Gazinolardan gelen teklifleri reddettiğimi duyan Ercüment Batanay radyoda yanıma geldi ve bana “Sizin paranız mı çok aklınız mı yok” dedi gülerek. Tabi o dönemde sahneye çıkanlar çıkmayanlara göre daha yetenekli gibi değerlendiriliyordu ama bir Alâeddin Yavaşça bir Necdet Yaşar’a baktığınızda işin aslının öyle olmadığını görürsünüz.
Gönlünüzde yatan ilk üç bestekârı sorsak?
Sadettin Kaynak’ın üzerine tanımam. O bambaşkadır. Melodi zenginliği ve eser içerisinde yaptığı usul değişiklikleri muhteşemdir. Her türde eser vermiştir. İkinci olarak Avni Anıl gelir. Sonra da Selahattin İçli…
Radyoda en sevdiğiniz sanatçılar kimlerdi?
Üç sıra otururduk radyoda. Kıdemliler önde otururdu biz arkada. Safiye vardı arkadaşım. Hep derdim ona “Allah benim ömrümden alsın Emin Bey’e (Ongan), Cevdet Bey’e (Çağla) versin” diye. Onlar öyle insanlardı işte… Kültür Bakanlığı’na bağlı olarak kurulan İstanbul Devlet Korosuna da hocam Nevzat Atlığ davet etmişti beni. On sene de solist ve korist olarak onunla çalıştım.
TRT Gençlik Korosunun kuruluşunda yer aldınız. Neden bu görevi üstlendiniz?

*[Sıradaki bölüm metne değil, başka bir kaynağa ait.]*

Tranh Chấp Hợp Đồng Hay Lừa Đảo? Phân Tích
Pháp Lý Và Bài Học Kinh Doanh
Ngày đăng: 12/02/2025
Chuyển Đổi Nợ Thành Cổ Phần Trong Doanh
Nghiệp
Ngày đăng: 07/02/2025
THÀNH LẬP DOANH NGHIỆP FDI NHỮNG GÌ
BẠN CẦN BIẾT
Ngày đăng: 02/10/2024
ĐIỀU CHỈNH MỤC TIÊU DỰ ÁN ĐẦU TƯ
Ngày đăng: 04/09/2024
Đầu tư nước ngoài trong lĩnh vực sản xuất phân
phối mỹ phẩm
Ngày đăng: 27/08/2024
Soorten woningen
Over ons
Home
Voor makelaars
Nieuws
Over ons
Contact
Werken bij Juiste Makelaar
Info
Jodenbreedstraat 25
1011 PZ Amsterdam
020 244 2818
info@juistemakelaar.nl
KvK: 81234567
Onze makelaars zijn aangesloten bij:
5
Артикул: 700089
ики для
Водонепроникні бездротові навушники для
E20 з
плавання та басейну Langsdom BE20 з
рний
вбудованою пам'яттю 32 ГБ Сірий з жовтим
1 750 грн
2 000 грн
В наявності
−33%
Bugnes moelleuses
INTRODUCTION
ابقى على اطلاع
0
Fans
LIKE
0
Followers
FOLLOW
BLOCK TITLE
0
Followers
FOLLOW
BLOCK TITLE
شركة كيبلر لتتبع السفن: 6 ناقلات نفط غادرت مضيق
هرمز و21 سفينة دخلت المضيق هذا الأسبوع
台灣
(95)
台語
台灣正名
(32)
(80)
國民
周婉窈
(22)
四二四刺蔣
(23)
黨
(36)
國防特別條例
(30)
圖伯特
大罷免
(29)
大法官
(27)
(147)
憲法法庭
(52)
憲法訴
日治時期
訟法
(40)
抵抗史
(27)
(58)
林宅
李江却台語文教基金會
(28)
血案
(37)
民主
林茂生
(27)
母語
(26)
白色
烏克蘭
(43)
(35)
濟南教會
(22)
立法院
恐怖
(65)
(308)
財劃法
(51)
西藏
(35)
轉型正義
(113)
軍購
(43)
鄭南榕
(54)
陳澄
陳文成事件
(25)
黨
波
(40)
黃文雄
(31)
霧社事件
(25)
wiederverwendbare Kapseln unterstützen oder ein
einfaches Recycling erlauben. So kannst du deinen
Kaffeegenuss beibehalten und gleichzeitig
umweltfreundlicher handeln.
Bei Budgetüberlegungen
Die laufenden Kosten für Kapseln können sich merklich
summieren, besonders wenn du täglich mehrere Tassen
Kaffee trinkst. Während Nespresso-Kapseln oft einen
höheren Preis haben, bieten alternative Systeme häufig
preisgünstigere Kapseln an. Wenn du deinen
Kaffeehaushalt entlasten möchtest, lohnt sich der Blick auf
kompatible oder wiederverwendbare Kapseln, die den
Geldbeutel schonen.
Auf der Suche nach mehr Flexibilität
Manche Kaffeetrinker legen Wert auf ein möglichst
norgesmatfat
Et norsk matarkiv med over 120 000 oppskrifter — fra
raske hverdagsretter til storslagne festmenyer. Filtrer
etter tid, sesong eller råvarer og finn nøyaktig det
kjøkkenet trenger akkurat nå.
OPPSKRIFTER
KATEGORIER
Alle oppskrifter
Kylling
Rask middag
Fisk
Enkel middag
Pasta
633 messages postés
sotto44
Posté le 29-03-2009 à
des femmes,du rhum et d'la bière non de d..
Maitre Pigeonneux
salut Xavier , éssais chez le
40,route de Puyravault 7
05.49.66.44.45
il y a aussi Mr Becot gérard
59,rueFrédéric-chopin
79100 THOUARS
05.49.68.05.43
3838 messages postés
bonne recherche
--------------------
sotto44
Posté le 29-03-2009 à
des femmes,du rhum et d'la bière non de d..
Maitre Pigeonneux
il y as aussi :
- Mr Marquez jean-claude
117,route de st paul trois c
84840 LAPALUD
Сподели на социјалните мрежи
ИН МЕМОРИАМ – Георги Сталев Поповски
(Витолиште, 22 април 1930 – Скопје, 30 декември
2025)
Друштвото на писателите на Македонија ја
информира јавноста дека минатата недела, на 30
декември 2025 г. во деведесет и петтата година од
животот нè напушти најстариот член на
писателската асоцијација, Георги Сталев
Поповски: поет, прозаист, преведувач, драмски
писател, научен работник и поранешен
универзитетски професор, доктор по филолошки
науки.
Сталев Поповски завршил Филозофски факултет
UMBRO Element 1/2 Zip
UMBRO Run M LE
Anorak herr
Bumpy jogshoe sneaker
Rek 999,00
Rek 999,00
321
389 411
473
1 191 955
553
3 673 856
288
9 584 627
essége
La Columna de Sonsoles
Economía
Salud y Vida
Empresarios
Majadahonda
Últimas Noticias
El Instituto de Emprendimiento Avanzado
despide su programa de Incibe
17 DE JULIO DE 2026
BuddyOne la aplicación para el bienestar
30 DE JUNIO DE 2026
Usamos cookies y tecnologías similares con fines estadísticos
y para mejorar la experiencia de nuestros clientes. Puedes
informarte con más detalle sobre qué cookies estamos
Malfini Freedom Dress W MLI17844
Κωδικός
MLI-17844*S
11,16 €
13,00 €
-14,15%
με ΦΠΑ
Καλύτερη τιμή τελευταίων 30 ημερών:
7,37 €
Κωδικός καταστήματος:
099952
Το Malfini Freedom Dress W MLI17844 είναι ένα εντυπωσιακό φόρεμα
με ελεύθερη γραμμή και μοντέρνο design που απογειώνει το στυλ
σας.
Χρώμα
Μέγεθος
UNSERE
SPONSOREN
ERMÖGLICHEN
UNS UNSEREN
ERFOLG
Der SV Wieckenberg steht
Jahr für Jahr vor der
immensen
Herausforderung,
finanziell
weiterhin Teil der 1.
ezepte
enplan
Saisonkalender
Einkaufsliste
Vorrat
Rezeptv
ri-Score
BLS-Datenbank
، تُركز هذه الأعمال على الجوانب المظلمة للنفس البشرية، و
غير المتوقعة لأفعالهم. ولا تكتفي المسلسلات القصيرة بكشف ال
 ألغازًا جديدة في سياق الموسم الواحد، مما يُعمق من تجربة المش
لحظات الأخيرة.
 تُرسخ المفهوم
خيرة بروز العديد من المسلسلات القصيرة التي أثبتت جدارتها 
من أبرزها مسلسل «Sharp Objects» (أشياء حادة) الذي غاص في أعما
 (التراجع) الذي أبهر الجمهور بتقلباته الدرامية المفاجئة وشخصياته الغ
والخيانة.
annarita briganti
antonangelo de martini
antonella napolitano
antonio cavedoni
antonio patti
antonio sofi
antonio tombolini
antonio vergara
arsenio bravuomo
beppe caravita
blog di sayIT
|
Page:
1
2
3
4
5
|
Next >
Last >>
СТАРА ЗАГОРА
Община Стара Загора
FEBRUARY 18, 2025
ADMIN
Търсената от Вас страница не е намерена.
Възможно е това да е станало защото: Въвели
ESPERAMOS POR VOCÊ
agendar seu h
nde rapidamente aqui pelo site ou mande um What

Faruk Salgar gençlik korosu kurma teklifiyle bana geldiğinde emekliliğime beş yıl vardı. 2007 yılında kurduk TRT Gençlik Korosunu. Öğrencilerin de birer birey olduğunu kabul edip ona göre davranmak lazım. Ben hep böyle baktım eğitim hayatına. Kariyerimin son beş yılını gençlere adadım. Gelen çocuklar da altyapısı olan çocuklardı. Çok güzel çalışmalar yaptık çocuklarımla.
Kırk yıl boyunca sürdürdüğünüz başarınızın sırrı nedir?
Şans yoktur çalışmak vardır. Bir eseri elinize aldığınızda ilk olarak ses aralığınıza uygun olup olmadığına bakmanız gerekir. İyi sesleri dinlemeli ve de çok dinlemeniz gerekir. Başarımın sırrı çok çalışmamda ve maddi menfaatleri ön planda tutmamamda yatıyor.